═════ Records provided
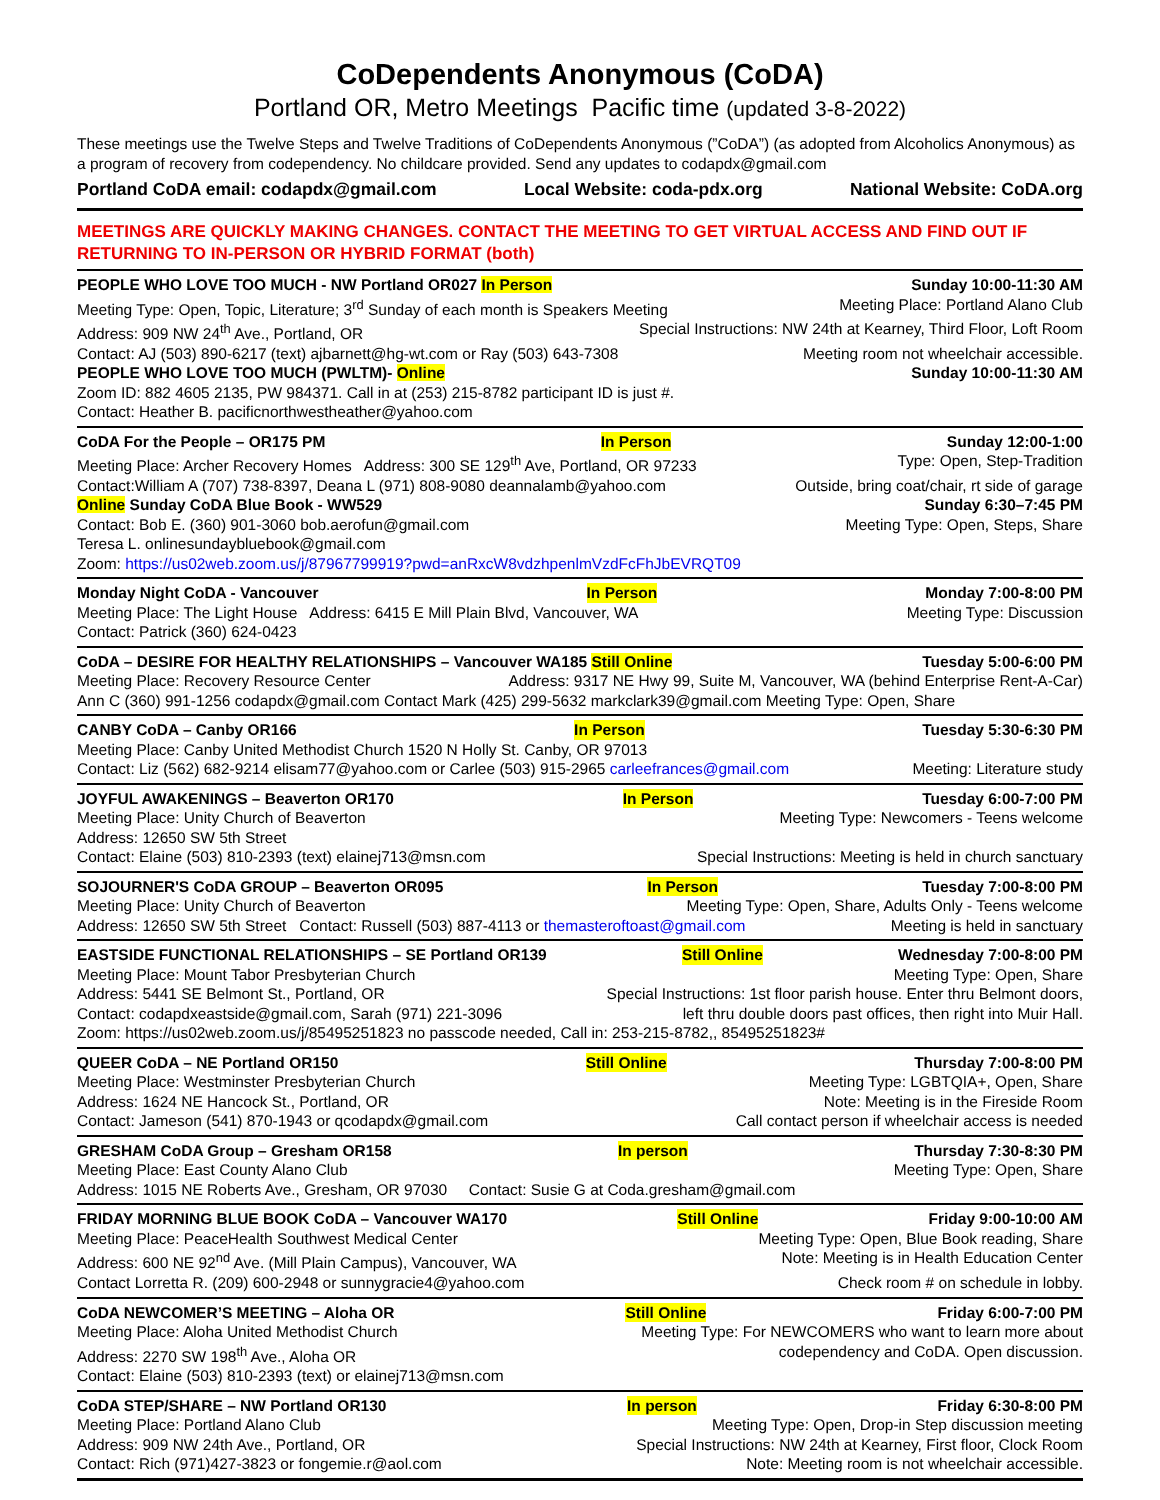CoDependents Anonymous (CoDA)
Portland OR, Metro Meetings Pacific time (updated 3-8-2022)
These meetings use the Twelve Steps and Twelve Traditions of CoDependents Anonymous (”CoDA”) (as adopted from Alcoholics Anonymous) as a program of recovery from codependency. No childcare provided. Send any updates to codapdx@gmail.com
Portland CoDA email: codapdx@gmail.com Local Website: coda-pdx.org National Website: CoDA.org
MEETINGS ARE QUICKLY MAKING CHANGES. CONTACT THE MEETING TO GET VIRTUAL ACCESS AND FIND OUT IF RETURNING TO IN-PERSON OR HYBRID FORMAT (both)
PEOPLE WHO LOVE TOO MUCH - NW Portland OR027 In Person Sunday 10:00-11:30 AM
Meeting Type: Open, Topic, Literature; 3<sup>rd</sup> Sunday of each month is Speakers Meeting Meeting Place: Portland Alano Club
Address: 909 NW 24<sup>th</sup> Ave., Portland, OR Special Instructions: NW 24th at Kearney, Third Floor, Loft Room
Contact: AJ (503) 890-6217 (text) ajbarnett@hg-wt.com or Ray (503) 643-7308 Meeting room not wheelchair accessible.
PEOPLE WHO LOVE TOO MUCH (PWLTM)- Online Sunday 10:00-11:30 AM
Zoom ID: 882 4605 2135, PW 984371. Call in at (253) 215-8782 participant ID is just #.
Contact: Heather B. pacificnorthwestheather@yahoo.com
CoDA For the People – OR175 PM In Person Sunday 12:00-1:00
Meeting Place: Archer Recovery Homes Address: 300 SE 129<sup>th</sup> Ave, Portland, OR 97233 Type: Open, Step-Tradition
Contact:William A (707) 738-8397, Deana L (971) 808-9080 deannalamb@yahoo.com Outside, bring coat/chair, rt side of garage
Online Sunday CoDA Blue Book - WW529 Sunday 6:30–7:45 PM
Contact: Bob E. (360) 901-3060 bob.aerofun@gmail.com Meeting Type: Open, Steps, Share
Teresa L. onlinesundaybluebook@gmail.com
Zoom: https://us02web.zoom.us/j/87967799919?pwd=anRxcW8vdzhpenlmVzdFcFhJbEVRQT09
Monday Night CoDA - Vancouver In Person Monday 7:00-8:00 PM
Meeting Place: The Light House Address: 6415 E Mill Plain Blvd, Vancouver, WA Meeting Type: Discussion
Contact: Patrick (360) 624-0423
CoDA – DESIRE FOR HEALTHY RELATIONSHIPS – Vancouver WA185 Still Online Tuesday 5:00-6:00 PM
Meeting Place: Recovery Resource Center Address: 9317 NE Hwy 99, Suite M, Vancouver, WA (behind Enterprise Rent-A-Car)
Ann C (360) 991-1256 codapdx@gmail.com Contact Mark (425) 299-5632 markclark39@gmail.com Meeting Type: Open, Share
CANBY CoDA – Canby OR166 In Person Tuesday 5:30-6:30 PM
Meeting Place: Canby United Methodist Church 1520 N Holly St. Canby, OR 97013
Contact: Liz (562) 682-9214 elisam77@yahoo.com or Carlee (503) 915-2965 carleefrances@gmail.com Meeting: Literature study
JOYFUL AWAKENINGS – Beaverton OR170 In Person Tuesday 6:00-7:00 PM
Meeting Place: Unity Church of Beaverton Meeting Type: Newcomers - Teens welcome
Address: 12650 SW 5th Street
Contact: Elaine (503) 810-2393 (text) elainej713@msn.com Special Instructions: Meeting is held in church sanctuary
SOJOURNER'S CoDA GROUP – Beaverton OR095 In Person Tuesday 7:00-8:00 PM
Meeting Place: Unity Church of Beaverton Meeting Type: Open, Share, Adults Only - Teens welcome
Address: 12650 SW 5th Street Contact: Russell (503) 887-4113 or themasteroftoast@gmail.com Meeting is held in sanctuary
EASTSIDE FUNCTIONAL RELATIONSHIPS – SE Portland OR139 Still Online Wednesday 7:00-8:00 PM
Meeting Place: Mount Tabor Presbyterian Church Meeting Type: Open, Share
Address: 5441 SE Belmont St., Portland, OR Special Instructions: 1st floor parish house. Enter thru Belmont doors,
Contact: codapdxeastside@gmail.com, Sarah (971) 221-3096 left thru double doors past offices, then right into Muir Hall.
Zoom: https://us02web.zoom.us/j/85495251823 no passcode needed, Call in: 253-215-8782,, 85495251823#
QUEER CoDA – NE Portland OR150 Still Online Thursday 7:00-8:00 PM
Meeting Place: Westminster Presbyterian Church Meeting Type: LGBTQIA+, Open, Share
Address: 1624 NE Hancock St., Portland, OR Note: Meeting is in the Fireside Room
Contact: Jameson (541) 870-1943 or qcodapdx@gmail.com Call contact person if wheelchair access is needed
GRESHAM CoDA Group – Gresham OR158 In person Thursday 7:30-8:30 PM
Meeting Place: East County Alano Club Meeting Type: Open, Share
Address: 1015 NE Roberts Ave., Gresham, OR 97030 Contact: Susie G at Coda.gresham@gmail.com
FRIDAY MORNING BLUE BOOK CoDA – Vancouver WA170 Still Online Friday 9:00-10:00 AM
Meeting Place: PeaceHealth Southwest Medical Center Meeting Type: Open, Blue Book reading, Share
Address: 600 NE 92<sup>nd</sup> Ave. (Mill Plain Campus), Vancouver, WA Note: Meeting is in Health Education Center
Contact Lorretta R. (209) 600-2948 or sunnygracie4@yahoo.com Check room # on schedule in lobby.
CoDA NEWCOMER’S MEETING – Aloha OR Still Online Friday 6:00-7:00 PM
Meeting Place: Aloha United Methodist Church Meeting Type: For NEWCOMERS who want to learn more about
Address: 2270 SW 198<sup>th</sup> Ave., Aloha OR codependency and CoDA. Open discussion.
Contact: Elaine (503) 810-2393 (text) or elainej713@msn.com
CoDA STEP/SHARE – NW Portland OR130 In person Friday 6:30-8:00 PM
Meeting Place: Portland Alano Club Meeting Type: Open, Drop-in Step discussion meeting
Address: 909 NW 24th Ave., Portland, OR Special Instructions: NW 24th at Kearney, First floor, Clock Room
Contact: Rich (971)427-3823 or fongemie.r@aol.com Note: Meeting room is not wheelchair accessible.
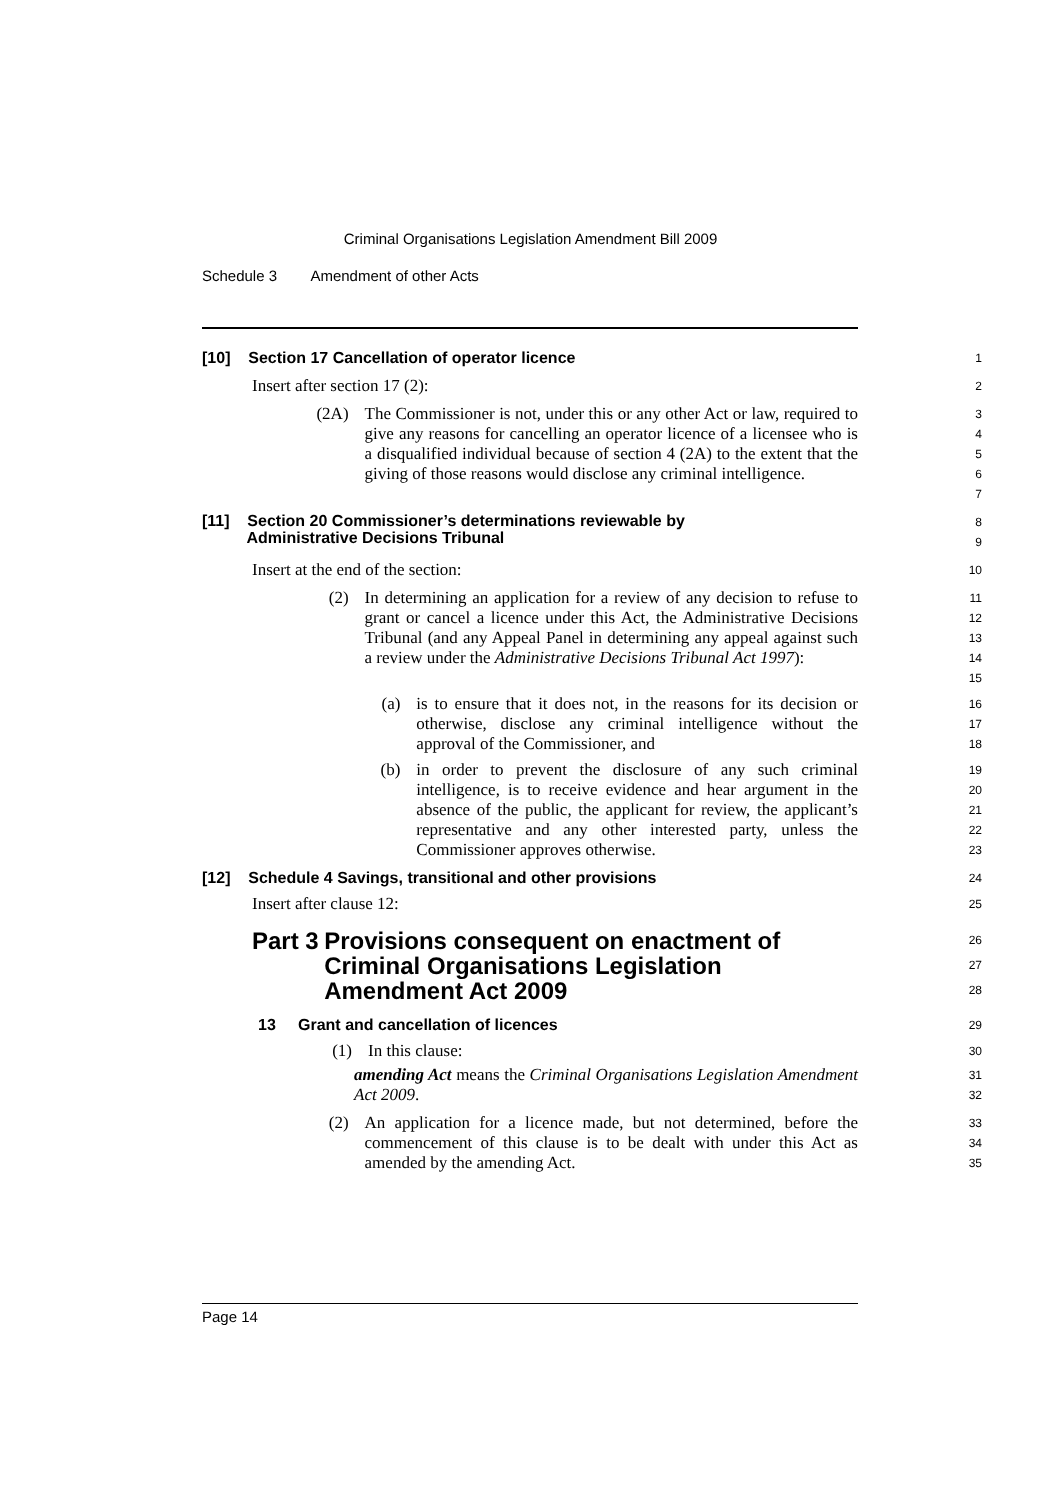Criminal Organisations Legislation Amendment Bill 2009
Schedule 3 Amendment of other Acts
[10] Section 17 Cancellation of operator licence
1
Insert after section 17 (2):
2
(2A) The Commissioner is not, under this or any other Act or law, required to give any reasons for cancelling an operator licence of a licensee who is a disqualified individual because of section 4 (2A) to the extent that the giving of those reasons would disclose any criminal intelligence.
3
4
5
6
7
[11] Section 20 Commissioner’s determinations reviewable by
Administrative Decisions Tribunal
8
9
Insert at the end of the section:
10
(2) In determining an application for a review of any decision to refuse to grant or cancel a licence under this Act, the Administrative Decisions Tribunal (and any Appeal Panel in determining any appeal against such a review under the Administrative Decisions Tribunal Act 1997):
11
12
13
14
15
(a) is to ensure that it does not, in the reasons for its decision or otherwise, disclose any criminal intelligence without the approval of the Commissioner, and
16
17
18
(b) in order to prevent the disclosure of any such criminal intelligence, is to receive evidence and hear argument in the absence of the public, the applicant for review, the applicant’s representative and any other interested party, unless the Commissioner approves otherwise.
19
20
21
22
23
[12] Schedule 4 Savings, transitional and other provisions
24
Insert after clause 12:
25
Part 3 Provisions consequent on enactment of Criminal Organisations Legislation Amendment Act 2009
26
27
28
13 Grant and cancellation of licences
29
(1) In this clause:
30
amending Act means the Criminal Organisations Legislation Amendment Act 2009.
31
32
(2) An application for a licence made, but not determined, before the commencement of this clause is to be dealt with under this Act as amended by the amending Act.
33
34
35
Page 14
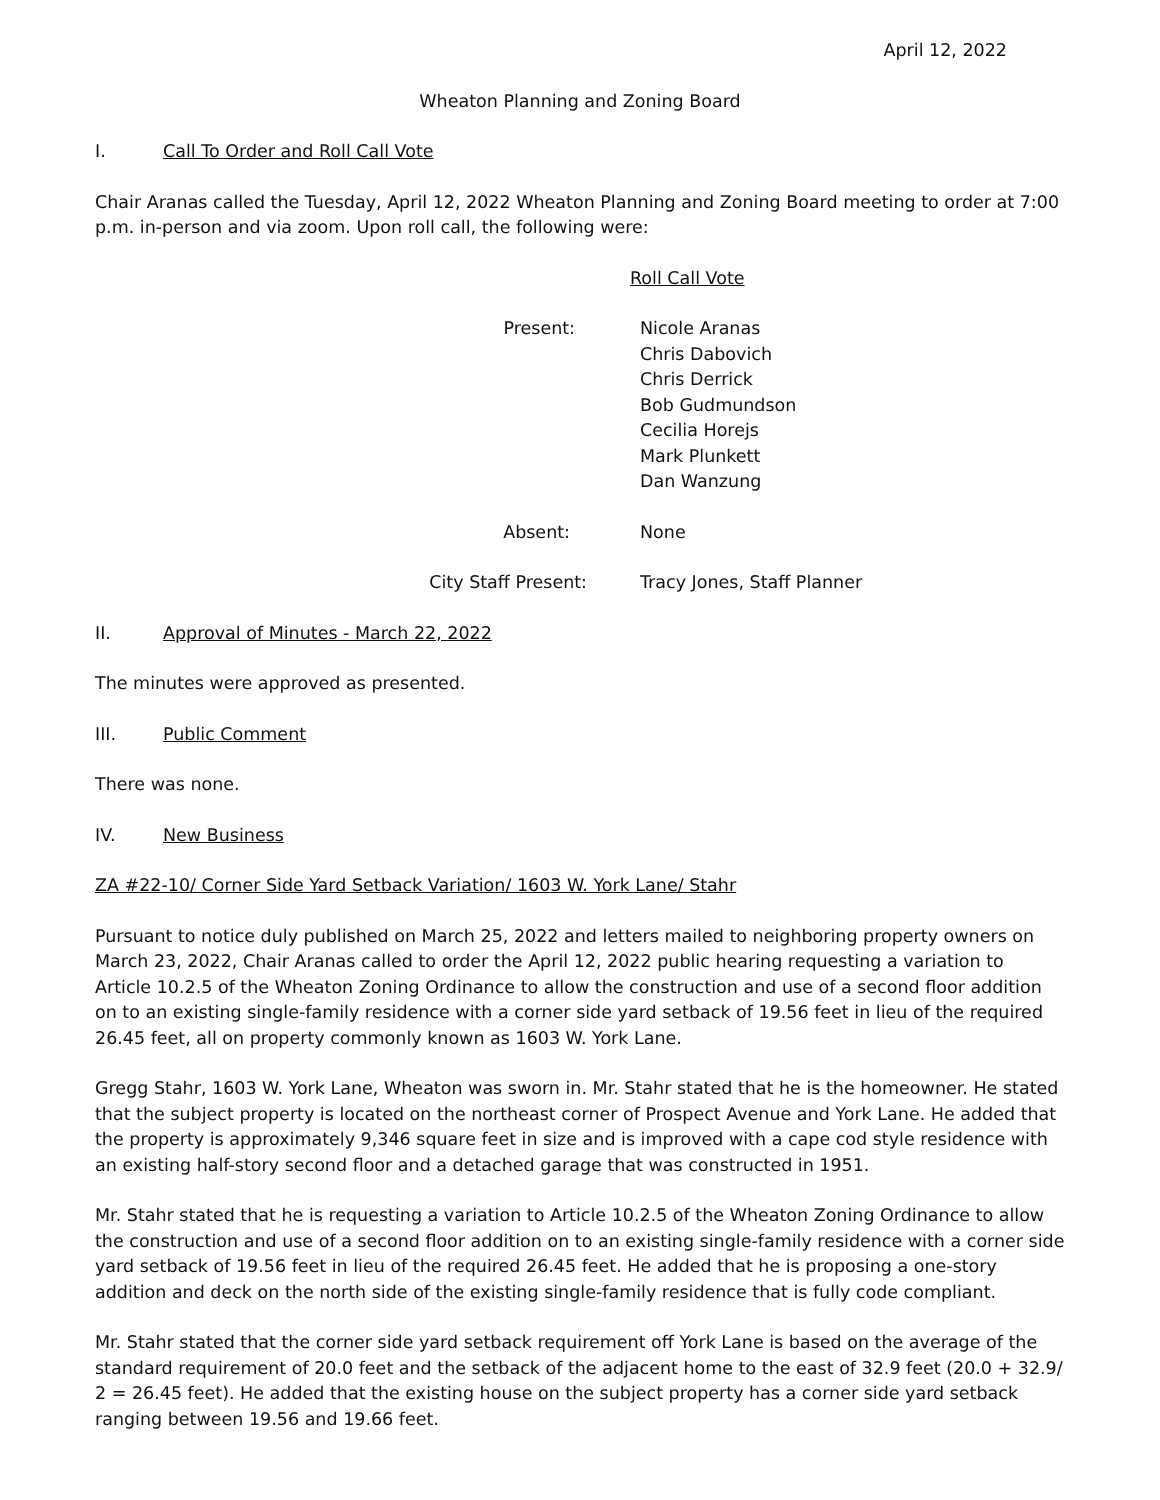April 12, 2022
Wheaton Planning and Zoning Board
I. Call To Order and Roll Call Vote
Chair Aranas called the Tuesday, April 12, 2022 Wheaton Planning and Zoning Board meeting to order at 7:00 p.m. in-person and via zoom. Upon roll call, the following were:
Roll Call Vote
Present: Nicole Aranas
Chris Dabovich
Chris Derrick
Bob Gudmundson
Cecilia Horejs
Mark Plunkett
Dan Wanzung
Absent: None
City Staff Present: Tracy Jones, Staff Planner
II. Approval of Minutes - March 22, 2022
The minutes were approved as presented.
III. Public Comment
There was none.
IV. New Business
ZA #22-10/ Corner Side Yard Setback Variation/ 1603 W. York Lane/ Stahr
Pursuant to notice duly published on March 25, 2022 and letters mailed to neighboring property owners on March 23, 2022, Chair Aranas called to order the April 12, 2022 public hearing requesting a variation to Article 10.2.5 of the Wheaton Zoning Ordinance to allow the construction and use of a second floor addition on to an existing single-family residence with a corner side yard setback of 19.56 feet in lieu of the required 26.45 feet, all on property commonly known as 1603 W. York Lane.
Gregg Stahr, 1603 W. York Lane, Wheaton was sworn in. Mr. Stahr stated that he is the homeowner. He stated that the subject property is located on the northeast corner of Prospect Avenue and York Lane. He added that the property is approximately 9,346 square feet in size and is improved with a cape cod style residence with an existing half-story second floor and a detached garage that was constructed in 1951.
Mr. Stahr stated that he is requesting a variation to Article 10.2.5 of the Wheaton Zoning Ordinance to allow the construction and use of a second floor addition on to an existing single-family residence with a corner side yard setback of 19.56 feet in lieu of the required 26.45 feet. He added that he is proposing a one-story addition and deck on the north side of the existing single-family residence that is fully code compliant.
Mr. Stahr stated that the corner side yard setback requirement off York Lane is based on the average of the standard requirement of 20.0 feet and the setback of the adjacent home to the east of 32.9 feet (20.0 + 32.9/ 2 = 26.45 feet). He added that the existing house on the subject property has a corner side yard setback ranging between 19.56 and 19.66 feet.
══════════
→ What the task asks:
All lines in the data above from the one with "Meeting Place: Mount" through the one with "Contact: Jameson (541)" must be repeated exactly, and no others.

→ The completed task:
Meeting Place: Mount Tabor Presbyterian Church Meeting Type: Open, Share
Address: 5441 SE Belmont St., Portland, OR Special Instructions: 1st floor parish house. Enter thru Belmont doors,
Contact: codapdxeastside@gmail.com, Sarah (971) 221-3096 left thru double doors past offices, then right into Muir Hall.
Zoom: https://us02web.zoom.us/j/85495251823 no passcode needed, Call in: 253-215-8782,, 85495251823#
QUEER CoDA – NE Portland OR150 Still Online Thursday 7:00-8:00 PM
Meeting Place: Westminster Presbyterian Church Meeting Type: LGBTQIA+, Open, Share
Address: 1624 NE Hancock St., Portland, OR Note: Meeting is in the Fireside Room
Contact: Jameson (541) 870-1943 or qcodapdx@gmail.com Call contact person if wheelchair access is needed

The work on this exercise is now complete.